Zebra Girl – Film Review

Zebra Girl – Film Review
by Hugh Maguire

It is said that you can judge someone’s suitability as a partner by the way they treat the waiting staff in a restaurant on a first date.  In this case, the handsome male love interest Dan (Tom Cullen), who is also academically gifted (if not great at emotional assessment), is so smitten with his date that nothing she says or does seems to cause alarms or raise a red flag!  And Catherine (Sarah Roy) tells him a lot for a first date, enough to make others run a mile.  Dan becomes enmeshed in a relationship with one very troubled individual, who is incapable of trusting or loving anyone!

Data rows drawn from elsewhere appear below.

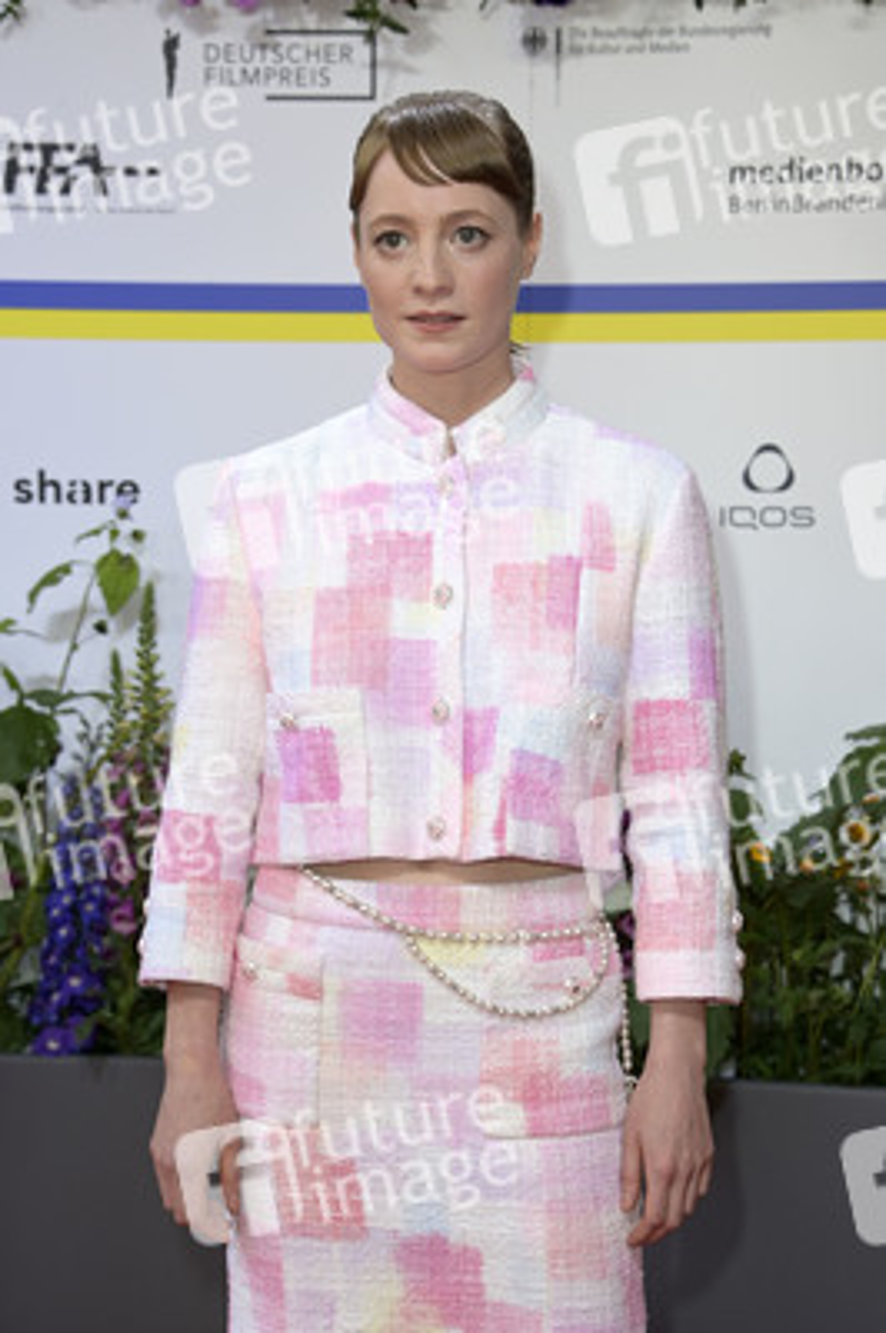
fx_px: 2884
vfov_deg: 26.0
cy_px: 666
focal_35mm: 78
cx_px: 443
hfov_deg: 17.5
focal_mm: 78
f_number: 6.3
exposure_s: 1/250
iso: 640
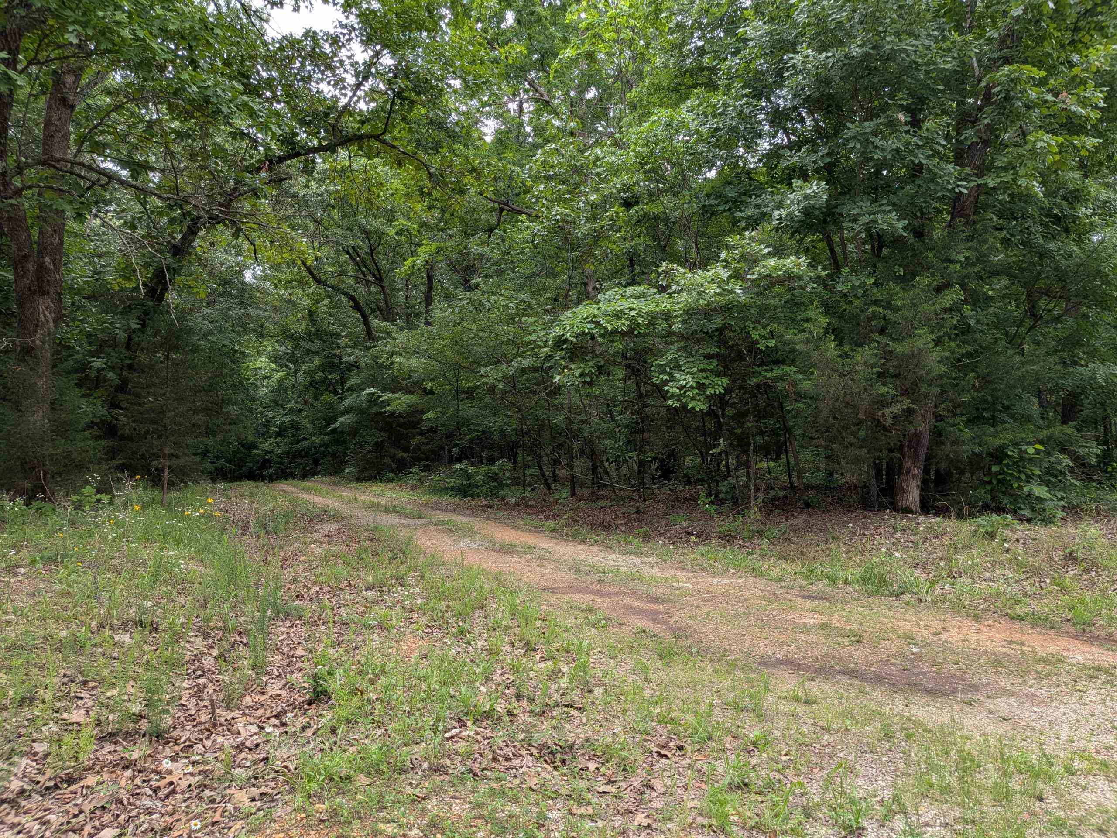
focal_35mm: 24
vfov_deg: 56.8
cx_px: 558
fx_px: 774
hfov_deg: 71.6
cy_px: 419
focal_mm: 4.53
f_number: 1.7
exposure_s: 1/243
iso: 30
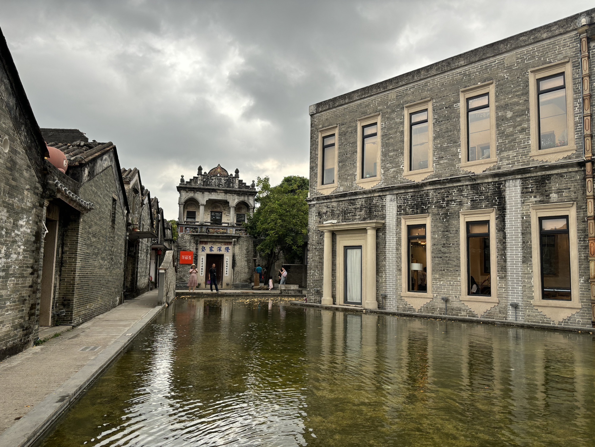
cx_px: 298
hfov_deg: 67.3
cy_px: 224
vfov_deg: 53.1
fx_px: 447
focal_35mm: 26
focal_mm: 5.96
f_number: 1.6
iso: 50
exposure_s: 1/439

In this tight, psychological thriller (not without moments of dark, gory humour), we are swept along as the protagonist and her long time friend Anita (Jade Anouka), address the crisis that confronts them.  As they reminisce, and through flashbacks to earlier years, we piece together the cause and source of the ongoing trauma, the evolution of their friendship and how unresolved childhood issues can spill over into adulthood.  The narrative flow is not smooth but this in itself is intentional, highlighting the main protagonist’s addled mind and thoughts, and her essentially dysfunctional state.  All of this is aided and abetted by an edgy score and camera work, which also reflects her mental and emotional state.  Inevitably harrowing, we are in the same setting as classics such as Nicolas Roeg’s Don’t Look Now (1973).  A country idyll along with middle-class affluence and the fabled dream home and marriage can often harbour darker realities and trouble.

Essentially a two-hander, with others filling out the narrative, we are confronted with the shared sense of panic, sympathising with the protagonists on the one hand (what are they going to do) while at the same time rather pitying the partner who has paid the price for that difficult first date.  Even if you are not quite on the edge of your seat, it is nonetheless a capable thriller and that keeps your attention right to the bitter end.